G

Génocide arménien

Par Ara Toranian

Fin 2006, début 2007, alors qu’une loi visant à incriminer la négation du génocide des Arméniens fait débat, BHL a combattu le négationnisme en démontrant qu’il s’agit là du « stade suprême du génocide ».

Photo en noir et blanc d'un charnier de victimes arméniennes du génocide dans le village de Sheyxalan. On voit deux soldats devant des restes humains au milieu de ruines.
Un charnier de victimes arméniennes du génocide dans le village de Sheyxalan en 1915. Photo : Armenian Genocide Museum/AFP

Lévy pour la loi incriminant la négation du génocide des Arméniens

On connaît le Bernard-Henri Lévy de la Bosnie, qui met son courage physique à l’épreuve de ses convictions. On connaît peut-être un peu moins celui qui ne rechigne pas devant les combats intellectuels difficiles ; celui qui n’hésite pas à porter le fer contre ses pairs de l’intelligentsia française, aussi unanimes soient-ils, quand il s’agit de défendre des causes qu’il estime justes.

Nous sommes en octobre 2006. Le Parlement français vote une loi incriminant la négation du génocide des Arméniens. A l’époque le cœur antiraciste de la gauche bat en faveur de l’entrée de la Turquie en Europe. Et ce vote provoque un tollé médiatique. La presse, inspirée par un influent collectif, Liberté pour l’Histoire, composée de personnalités éminentes et respectées, tire à boulets rouges sur cette nouvelle loi prétendument « mémorielle ». Les arguments invoqués sont simples comme bonjour et imparables : ce n’est pas au « Parlement d’écrire l’histoire », il s’agit d’un « texte liberticide », et « de quoi se mêle la France qui ferait mieux de balayer devant sa porte ». La messe est dite et tout ce que le pays compte de progressistes, mais aussi de réactionnaires, se retrouve dans un beau consensus pour clouer au pilori ce texte et tirer sur l’ambulance pro-arménienne. Tous, sauf un. Bernard-Henri Lévy, dans sa tribune du Point, ose en effet un avis dissonant. A l’époque il est le seul intellectuel (il a depuis été rejoint sur cette question par d’autres, dont Michel Onfray), à s’inscrire en faux dans un climat délétère où l’hostilité de certains historiens particulièrement véhéments le disputait à l’incompréhension du Tout-Paris journalistique.

------------------------------------

Exercice A →
Reproduisez le passage de l'article sur le génocide arménien qui commence par les mots contenant « Lévy pour la » et se termine par « qu’il estime justes. ».
Exercice B →
Selon l'article sur le génocide arménien, pour quelles raisons la presse s'en prenait-elle à la loi votée en octobre 2006 ? Répondez en une à trois phrases.

Extraits des données →
------------------------------------

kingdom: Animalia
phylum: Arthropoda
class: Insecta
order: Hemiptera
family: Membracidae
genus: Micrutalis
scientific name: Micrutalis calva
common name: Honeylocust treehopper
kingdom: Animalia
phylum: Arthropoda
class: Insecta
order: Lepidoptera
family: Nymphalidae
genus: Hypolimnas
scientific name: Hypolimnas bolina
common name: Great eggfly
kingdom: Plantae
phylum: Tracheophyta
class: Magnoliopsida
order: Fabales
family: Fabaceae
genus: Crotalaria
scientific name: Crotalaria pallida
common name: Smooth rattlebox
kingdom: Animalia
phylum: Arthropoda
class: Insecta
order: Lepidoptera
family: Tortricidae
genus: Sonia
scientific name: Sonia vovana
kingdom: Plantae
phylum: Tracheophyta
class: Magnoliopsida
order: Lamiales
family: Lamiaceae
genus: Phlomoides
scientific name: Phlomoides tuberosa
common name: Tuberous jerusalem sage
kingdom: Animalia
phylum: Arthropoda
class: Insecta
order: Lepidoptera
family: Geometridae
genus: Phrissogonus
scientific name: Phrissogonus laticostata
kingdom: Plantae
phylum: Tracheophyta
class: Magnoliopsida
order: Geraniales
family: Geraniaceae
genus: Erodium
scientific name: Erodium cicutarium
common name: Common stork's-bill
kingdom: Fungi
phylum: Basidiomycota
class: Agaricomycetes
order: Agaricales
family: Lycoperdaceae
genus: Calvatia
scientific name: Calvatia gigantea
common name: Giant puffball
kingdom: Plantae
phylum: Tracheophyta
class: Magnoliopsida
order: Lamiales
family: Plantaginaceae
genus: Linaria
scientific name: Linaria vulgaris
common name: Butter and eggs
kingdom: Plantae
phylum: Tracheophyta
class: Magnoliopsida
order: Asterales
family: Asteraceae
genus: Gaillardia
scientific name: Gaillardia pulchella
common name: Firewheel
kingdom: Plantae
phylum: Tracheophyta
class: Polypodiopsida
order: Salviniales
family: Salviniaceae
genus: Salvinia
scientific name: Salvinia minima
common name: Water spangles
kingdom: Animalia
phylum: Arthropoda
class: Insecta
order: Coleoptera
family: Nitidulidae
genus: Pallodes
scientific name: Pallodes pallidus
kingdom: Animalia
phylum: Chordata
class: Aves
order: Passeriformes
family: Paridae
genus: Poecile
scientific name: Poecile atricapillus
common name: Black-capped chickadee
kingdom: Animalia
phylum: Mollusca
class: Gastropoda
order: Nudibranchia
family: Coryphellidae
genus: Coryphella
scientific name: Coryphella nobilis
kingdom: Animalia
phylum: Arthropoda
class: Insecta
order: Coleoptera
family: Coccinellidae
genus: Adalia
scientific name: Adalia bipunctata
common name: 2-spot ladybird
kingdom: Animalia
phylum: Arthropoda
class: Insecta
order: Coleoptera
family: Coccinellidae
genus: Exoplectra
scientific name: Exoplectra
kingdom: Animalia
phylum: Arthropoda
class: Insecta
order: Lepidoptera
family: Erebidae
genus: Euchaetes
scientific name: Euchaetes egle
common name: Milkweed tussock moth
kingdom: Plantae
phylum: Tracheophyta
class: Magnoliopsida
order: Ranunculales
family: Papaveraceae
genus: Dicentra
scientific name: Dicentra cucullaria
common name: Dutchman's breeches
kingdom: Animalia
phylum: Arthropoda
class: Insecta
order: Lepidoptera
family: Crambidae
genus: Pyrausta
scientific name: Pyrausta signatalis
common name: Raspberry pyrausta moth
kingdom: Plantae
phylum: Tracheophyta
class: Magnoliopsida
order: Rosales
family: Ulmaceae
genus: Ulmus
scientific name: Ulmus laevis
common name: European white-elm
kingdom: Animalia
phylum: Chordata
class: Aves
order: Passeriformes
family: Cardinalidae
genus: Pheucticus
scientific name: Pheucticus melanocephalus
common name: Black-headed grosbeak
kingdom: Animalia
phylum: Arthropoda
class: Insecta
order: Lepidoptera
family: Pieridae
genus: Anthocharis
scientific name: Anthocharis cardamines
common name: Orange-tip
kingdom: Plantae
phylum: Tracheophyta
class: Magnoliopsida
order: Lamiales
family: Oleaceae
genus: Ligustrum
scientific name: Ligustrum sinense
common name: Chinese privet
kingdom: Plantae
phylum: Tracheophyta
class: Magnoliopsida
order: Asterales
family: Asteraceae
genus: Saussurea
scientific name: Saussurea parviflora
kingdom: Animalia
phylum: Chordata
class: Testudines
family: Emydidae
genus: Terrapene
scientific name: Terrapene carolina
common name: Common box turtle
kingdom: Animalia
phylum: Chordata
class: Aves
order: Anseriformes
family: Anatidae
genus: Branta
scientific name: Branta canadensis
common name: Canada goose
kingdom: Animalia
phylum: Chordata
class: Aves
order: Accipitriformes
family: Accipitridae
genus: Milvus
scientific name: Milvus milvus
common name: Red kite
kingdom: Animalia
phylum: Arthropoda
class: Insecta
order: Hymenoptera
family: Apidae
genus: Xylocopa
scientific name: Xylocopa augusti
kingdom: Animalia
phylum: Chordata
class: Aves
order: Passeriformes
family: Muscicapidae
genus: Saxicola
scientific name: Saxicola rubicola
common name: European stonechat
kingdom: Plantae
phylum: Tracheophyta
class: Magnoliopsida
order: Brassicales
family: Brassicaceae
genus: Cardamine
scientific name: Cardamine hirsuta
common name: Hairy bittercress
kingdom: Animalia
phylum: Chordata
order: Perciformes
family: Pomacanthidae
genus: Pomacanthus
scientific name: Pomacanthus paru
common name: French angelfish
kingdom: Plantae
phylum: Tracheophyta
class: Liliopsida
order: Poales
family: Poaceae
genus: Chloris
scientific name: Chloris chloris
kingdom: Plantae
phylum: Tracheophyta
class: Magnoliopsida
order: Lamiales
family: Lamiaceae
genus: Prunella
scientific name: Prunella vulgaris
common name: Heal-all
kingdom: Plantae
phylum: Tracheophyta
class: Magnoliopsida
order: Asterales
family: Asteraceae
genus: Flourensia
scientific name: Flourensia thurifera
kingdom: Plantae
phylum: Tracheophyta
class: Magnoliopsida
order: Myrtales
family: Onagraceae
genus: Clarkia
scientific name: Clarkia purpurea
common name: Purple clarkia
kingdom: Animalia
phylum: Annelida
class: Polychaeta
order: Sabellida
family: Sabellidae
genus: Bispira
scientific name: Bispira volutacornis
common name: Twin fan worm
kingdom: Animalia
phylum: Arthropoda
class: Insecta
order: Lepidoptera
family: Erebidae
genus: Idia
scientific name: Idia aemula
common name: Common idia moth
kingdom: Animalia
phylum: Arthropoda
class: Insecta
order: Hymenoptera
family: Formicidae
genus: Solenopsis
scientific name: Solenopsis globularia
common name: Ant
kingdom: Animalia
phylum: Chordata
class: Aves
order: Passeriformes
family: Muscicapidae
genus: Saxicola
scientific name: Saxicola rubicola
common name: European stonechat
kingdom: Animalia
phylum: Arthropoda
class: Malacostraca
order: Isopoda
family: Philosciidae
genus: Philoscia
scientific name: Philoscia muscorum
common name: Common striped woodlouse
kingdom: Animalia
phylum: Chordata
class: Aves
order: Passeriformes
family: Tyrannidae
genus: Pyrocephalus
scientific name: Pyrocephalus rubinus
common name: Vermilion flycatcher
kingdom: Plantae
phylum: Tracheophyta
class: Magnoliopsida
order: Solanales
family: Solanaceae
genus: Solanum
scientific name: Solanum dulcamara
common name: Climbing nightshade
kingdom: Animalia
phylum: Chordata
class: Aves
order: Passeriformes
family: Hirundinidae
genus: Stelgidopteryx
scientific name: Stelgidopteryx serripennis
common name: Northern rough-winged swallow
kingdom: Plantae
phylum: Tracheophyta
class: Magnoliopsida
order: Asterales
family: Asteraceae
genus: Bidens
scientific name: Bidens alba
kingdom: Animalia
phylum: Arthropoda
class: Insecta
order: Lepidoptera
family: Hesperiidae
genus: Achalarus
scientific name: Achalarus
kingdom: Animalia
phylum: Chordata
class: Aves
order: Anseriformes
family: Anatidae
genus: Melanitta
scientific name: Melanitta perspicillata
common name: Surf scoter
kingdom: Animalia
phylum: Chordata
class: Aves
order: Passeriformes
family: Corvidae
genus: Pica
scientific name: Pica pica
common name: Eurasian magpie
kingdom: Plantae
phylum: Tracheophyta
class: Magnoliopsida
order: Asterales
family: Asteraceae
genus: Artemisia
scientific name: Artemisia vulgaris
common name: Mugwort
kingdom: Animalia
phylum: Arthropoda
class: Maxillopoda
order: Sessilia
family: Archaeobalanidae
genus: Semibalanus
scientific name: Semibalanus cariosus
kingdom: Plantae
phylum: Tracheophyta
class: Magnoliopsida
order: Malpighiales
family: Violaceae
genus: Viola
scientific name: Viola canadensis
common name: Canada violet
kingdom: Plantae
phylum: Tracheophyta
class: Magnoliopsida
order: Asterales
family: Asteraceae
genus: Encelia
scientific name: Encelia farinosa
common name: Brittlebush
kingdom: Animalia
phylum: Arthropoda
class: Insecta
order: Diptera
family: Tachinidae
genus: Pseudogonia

------------------------------------

Corrigé détaillé A →
Lévy pour la loi incriminant la négation du génocide des Arméniens

On connaît le Bernard-Henri Lévy de la Bosnie, qui met son courage physique à l’épreuve de ses convictions. On connaît peut-être un peu moins celui qui ne rechigne pas devant les combats intellectuels difficiles ; celui qui n’hésite pas à porter le fer contre ses pairs de l’intelligentsia française, aussi unanimes soient-ils, quand il s’agit de défendre des causes qu’il estime justes.

Corrigé détaillé B →
La presse affirmait que ce n'est pas au Parlement d'écrire l'histoire et que ce texte était liberticide. Elle ajoutait que la France devrait balayer devant sa porte plutôt que de se mêler de cette question.